[EXTRACTED DATA Boundary: Start]

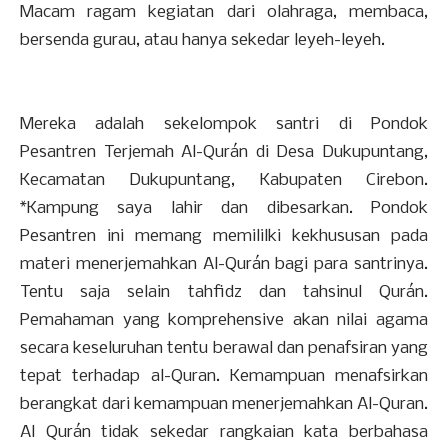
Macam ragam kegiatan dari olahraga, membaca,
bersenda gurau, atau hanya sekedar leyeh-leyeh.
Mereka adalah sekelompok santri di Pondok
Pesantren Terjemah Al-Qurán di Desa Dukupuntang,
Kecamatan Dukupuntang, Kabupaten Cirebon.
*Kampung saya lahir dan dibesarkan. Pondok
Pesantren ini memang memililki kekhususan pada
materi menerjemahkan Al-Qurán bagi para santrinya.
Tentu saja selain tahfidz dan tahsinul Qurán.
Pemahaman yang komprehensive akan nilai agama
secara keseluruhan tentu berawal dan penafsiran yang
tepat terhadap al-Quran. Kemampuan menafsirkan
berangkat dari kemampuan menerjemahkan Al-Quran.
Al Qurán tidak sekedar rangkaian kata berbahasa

[EXTRACTED DATA Boundary: End]
[EXTRACTED DATA Boundary: Start]

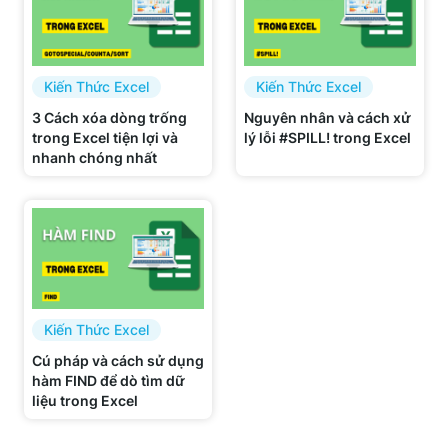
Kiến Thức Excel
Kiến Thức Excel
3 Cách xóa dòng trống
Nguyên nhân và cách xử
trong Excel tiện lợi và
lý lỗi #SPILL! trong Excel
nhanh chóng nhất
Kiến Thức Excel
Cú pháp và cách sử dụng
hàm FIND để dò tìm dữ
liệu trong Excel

[EXTRACTED DATA Boundary: End]

**ASSIGNED TASK**
Take from the material above every line that includes the word "Pondok".

**RESPONSE**
Mereka adalah sekelompok santri di Pondok
*Kampung saya lahir dan dibesarkan. Pondok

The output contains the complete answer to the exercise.